● **WHAT IS REQUIRED**: Copy out every line of the records below, word for word.

* Begin MATERIAL FOR THIS TASK *

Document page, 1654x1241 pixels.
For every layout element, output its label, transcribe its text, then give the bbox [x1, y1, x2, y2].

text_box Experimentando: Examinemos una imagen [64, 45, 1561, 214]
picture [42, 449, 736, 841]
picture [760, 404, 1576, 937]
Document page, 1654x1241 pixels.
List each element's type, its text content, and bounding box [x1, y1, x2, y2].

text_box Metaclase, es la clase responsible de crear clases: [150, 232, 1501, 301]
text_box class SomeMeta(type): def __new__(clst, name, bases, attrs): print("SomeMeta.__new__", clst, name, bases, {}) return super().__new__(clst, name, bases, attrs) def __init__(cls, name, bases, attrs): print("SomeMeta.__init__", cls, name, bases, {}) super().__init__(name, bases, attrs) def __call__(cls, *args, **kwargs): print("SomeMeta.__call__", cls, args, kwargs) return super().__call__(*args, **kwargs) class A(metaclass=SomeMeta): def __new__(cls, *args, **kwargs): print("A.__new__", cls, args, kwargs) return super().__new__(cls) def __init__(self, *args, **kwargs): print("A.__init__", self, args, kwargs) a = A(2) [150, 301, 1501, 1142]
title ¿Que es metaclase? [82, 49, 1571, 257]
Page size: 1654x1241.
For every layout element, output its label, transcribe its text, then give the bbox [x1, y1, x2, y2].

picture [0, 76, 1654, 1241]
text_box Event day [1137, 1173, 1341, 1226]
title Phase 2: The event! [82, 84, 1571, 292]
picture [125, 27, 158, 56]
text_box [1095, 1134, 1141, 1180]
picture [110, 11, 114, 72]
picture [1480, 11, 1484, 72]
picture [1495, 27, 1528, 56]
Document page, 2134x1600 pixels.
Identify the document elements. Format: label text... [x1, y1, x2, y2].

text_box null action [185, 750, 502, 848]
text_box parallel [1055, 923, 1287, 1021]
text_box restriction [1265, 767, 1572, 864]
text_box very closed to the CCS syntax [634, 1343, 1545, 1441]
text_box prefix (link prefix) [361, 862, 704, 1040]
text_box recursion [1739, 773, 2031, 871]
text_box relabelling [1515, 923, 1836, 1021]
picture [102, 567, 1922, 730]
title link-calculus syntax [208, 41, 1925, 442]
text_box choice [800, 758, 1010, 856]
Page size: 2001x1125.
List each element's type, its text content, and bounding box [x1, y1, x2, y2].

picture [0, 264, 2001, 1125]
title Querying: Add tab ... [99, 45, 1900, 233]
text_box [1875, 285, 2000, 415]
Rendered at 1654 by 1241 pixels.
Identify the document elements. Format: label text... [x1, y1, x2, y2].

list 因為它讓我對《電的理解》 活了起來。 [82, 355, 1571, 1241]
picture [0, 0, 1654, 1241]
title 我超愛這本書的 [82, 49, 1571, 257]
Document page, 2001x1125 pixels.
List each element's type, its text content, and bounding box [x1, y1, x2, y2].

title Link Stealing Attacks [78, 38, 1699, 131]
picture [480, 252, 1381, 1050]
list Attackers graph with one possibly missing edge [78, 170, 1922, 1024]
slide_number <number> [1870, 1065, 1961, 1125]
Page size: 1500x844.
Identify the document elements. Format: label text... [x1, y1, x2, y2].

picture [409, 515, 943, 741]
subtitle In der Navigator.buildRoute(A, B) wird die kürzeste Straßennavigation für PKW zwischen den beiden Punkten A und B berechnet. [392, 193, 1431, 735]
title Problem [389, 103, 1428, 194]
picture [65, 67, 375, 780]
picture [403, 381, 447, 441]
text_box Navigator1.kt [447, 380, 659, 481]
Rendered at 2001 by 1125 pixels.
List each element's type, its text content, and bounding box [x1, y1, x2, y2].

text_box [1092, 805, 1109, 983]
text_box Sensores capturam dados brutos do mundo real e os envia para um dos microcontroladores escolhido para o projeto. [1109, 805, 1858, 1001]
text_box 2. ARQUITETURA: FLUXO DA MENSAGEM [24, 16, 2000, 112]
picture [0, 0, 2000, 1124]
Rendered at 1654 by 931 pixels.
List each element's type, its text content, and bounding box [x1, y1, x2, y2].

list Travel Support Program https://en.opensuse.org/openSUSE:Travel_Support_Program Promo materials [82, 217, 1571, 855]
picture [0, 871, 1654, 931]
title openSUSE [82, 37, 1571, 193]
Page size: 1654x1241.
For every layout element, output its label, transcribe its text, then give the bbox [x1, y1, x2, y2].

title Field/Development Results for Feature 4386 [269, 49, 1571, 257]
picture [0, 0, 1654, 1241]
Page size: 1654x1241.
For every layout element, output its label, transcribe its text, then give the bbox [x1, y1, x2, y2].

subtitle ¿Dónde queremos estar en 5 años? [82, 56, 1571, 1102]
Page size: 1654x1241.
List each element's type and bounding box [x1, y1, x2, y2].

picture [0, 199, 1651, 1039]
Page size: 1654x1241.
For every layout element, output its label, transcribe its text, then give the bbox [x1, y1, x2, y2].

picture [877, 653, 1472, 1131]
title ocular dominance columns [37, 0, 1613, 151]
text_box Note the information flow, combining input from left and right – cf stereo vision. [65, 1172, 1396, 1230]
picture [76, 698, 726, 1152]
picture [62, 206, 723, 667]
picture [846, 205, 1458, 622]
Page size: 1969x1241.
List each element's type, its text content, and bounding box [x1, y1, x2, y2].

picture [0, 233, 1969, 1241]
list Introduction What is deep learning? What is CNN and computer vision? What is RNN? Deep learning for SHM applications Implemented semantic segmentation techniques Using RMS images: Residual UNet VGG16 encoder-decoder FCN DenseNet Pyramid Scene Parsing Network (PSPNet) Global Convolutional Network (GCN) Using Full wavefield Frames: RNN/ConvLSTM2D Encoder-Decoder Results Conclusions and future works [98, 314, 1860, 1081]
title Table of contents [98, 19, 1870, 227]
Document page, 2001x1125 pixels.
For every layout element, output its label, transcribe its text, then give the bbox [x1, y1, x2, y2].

* End MATERIAL FOR THIS TASK *

● **COMPLETE RESPONSE**:
Document page, 1654x1241 pixels.
For every layout element, output its label, transcribe its text, then give the bbox [x1, y1, x2, y2].

text_box Experimentando: Examinemos una imagen [64, 45, 1561, 214]
picture [42, 449, 736, 841]
picture [760, 404, 1576, 937]
Document page, 1654x1241 pixels.
List each element's type, its text content, and bounding box [x1, y1, x2, y2].

text_box Metaclase, es la clase responsible de crear clases: [150, 232, 1501, 301]
text_box class SomeMeta(type): def __new__(clst, name, bases, attrs): print("SomeMeta.__new__", clst, name, bases, {}) return super().__new__(clst, name, bases, attrs) def __init__(cls, name, bases, attrs): print("SomeMeta.__init__", cls, name, bases, {}) super().__init__(name, bases, attrs) def __call__(cls, *args, **kwargs): print("SomeMeta.__call__", cls, args, kwargs) return super().__call__(*args, **kwargs) class A(metaclass=SomeMeta): def __new__(cls, *args, **kwargs): print("A.__new__", cls, args, kwargs) return super().__new__(cls) def __init__(self, *args, **kwargs): print("A.__init__", self, args, kwargs) a = A(2) [150, 301, 1501, 1142]
title ¿Que es metaclase? [82, 49, 1571, 257]
Page size: 1654x1241.
For every layout element, output its label, transcribe its text, then give the bbox [x1, y1, x2, y2].

picture [0, 76, 1654, 1241]
text_box Event day [1137, 1173, 1341, 1226]
title Phase 2: The event! [82, 84, 1571, 292]
picture [125, 27, 158, 56]
text_box [1095, 1134, 1141, 1180]
picture [110, 11, 114, 72]
picture [1480, 11, 1484, 72]
picture [1495, 27, 1528, 56]
Document page, 2134x1600 pixels.
Identify the document elements. Format: label text... [x1, y1, x2, y2].

text_box null action [185, 750, 502, 848]
text_box parallel [1055, 923, 1287, 1021]
text_box restriction [1265, 767, 1572, 864]
text_box very closed to the CCS syntax [634, 1343, 1545, 1441]
text_box prefix (link prefix) [361, 862, 704, 1040]
text_box recursion [1739, 773, 2031, 871]
text_box relabelling [1515, 923, 1836, 1021]
picture [102, 567, 1922, 730]
title link-calculus syntax [208, 41, 1925, 442]
text_box choice [800, 758, 1010, 856]
Page size: 2001x1125.
List each element's type, its text content, and bounding box [x1, y1, x2, y2].

picture [0, 264, 2001, 1125]
title Querying: Add tab ... [99, 45, 1900, 233]
text_box [1875, 285, 2000, 415]
Rendered at 1654 by 1241 pixels.
Identify the document elements. Format: label text... [x1, y1, x2, y2].

list 因為它讓我對《電的理解》 活了起來。 [82, 355, 1571, 1241]
picture [0, 0, 1654, 1241]
title 我超愛這本書的 [82, 49, 1571, 257]
Document page, 2001x1125 pixels.
List each element's type, its text content, and bounding box [x1, y1, x2, y2].

title Link Stealing Attacks [78, 38, 1699, 131]
picture [480, 252, 1381, 1050]
list Attackers graph with one possibly missing edge [78, 170, 1922, 1024]
slide_number <number> [1870, 1065, 1961, 1125]
Page size: 1500x844.
Identify the document elements. Format: label text... [x1, y1, x2, y2].

picture [409, 515, 943, 741]
subtitle In der Navigator.buildRoute(A, B) wird die kürzeste Straßennavigation für PKW zwischen den beiden Punkten A und B berechnet. [392, 193, 1431, 735]
title Problem [389, 103, 1428, 194]
picture [65, 67, 375, 780]
picture [403, 381, 447, 441]
text_box Navigator1.kt [447, 380, 659, 481]
Rendered at 2001 by 1125 pixels.
List each element's type, its text content, and bounding box [x1, y1, x2, y2].

text_box [1092, 805, 1109, 983]
text_box Sensores capturam dados brutos do mundo real e os envia para um dos microcontroladores escolhido para o projeto. [1109, 805, 1858, 1001]
text_box 2. ARQUITETURA: FLUXO DA MENSAGEM [24, 16, 2000, 112]
picture [0, 0, 2000, 1124]
Rendered at 1654 by 931 pixels.
List each element's type, its text content, and bounding box [x1, y1, x2, y2].

list Travel Support Program https://en.opensuse.org/openSUSE:Travel_Support_Program Promo materials [82, 217, 1571, 855]
picture [0, 871, 1654, 931]
title openSUSE [82, 37, 1571, 193]
Page size: 1654x1241.
For every layout element, output its label, transcribe its text, then give the bbox [x1, y1, x2, y2].

title Field/Development Results for Feature 4386 [269, 49, 1571, 257]
picture [0, 0, 1654, 1241]
Page size: 1654x1241.
For every layout element, output its label, transcribe its text, then give the bbox [x1, y1, x2, y2].

subtitle ¿Dónde queremos estar en 5 años? [82, 56, 1571, 1102]
Page size: 1654x1241.
List each element's type and bounding box [x1, y1, x2, y2].

picture [0, 199, 1651, 1039]
Page size: 1654x1241.
For every layout element, output its label, transcribe its text, then give the bbox [x1, y1, x2, y2].

picture [877, 653, 1472, 1131]
title ocular dominance columns [37, 0, 1613, 151]
text_box Note the information flow, combining input from left and right – cf stereo vision. [65, 1172, 1396, 1230]
picture [76, 698, 726, 1152]
picture [62, 206, 723, 667]
picture [846, 205, 1458, 622]
Page size: 1969x1241.
List each element's type, its text content, and bounding box [x1, y1, x2, y2].

picture [0, 233, 1969, 1241]
list Introduction What is deep learning? What is CNN and computer vision? What is RNN? Deep learning for SHM applications Implemented semantic segmentation techniques Using RMS images: Residual UNet VGG16 encoder-decoder FCN DenseNet Pyramid Scene Parsing Network (PSPNet) Global Convolutional Network (GCN) Using Full wavefield Frames: RNN/ConvLSTM2D Encoder-Decoder Results Conclusions and future works [98, 314, 1860, 1081]
title Table of contents [98, 19, 1870, 227]
Document page, 2001x1125 pixels.
For every layout element, output its label, transcribe its text, then give the bbox [x1, y1, x2, y2].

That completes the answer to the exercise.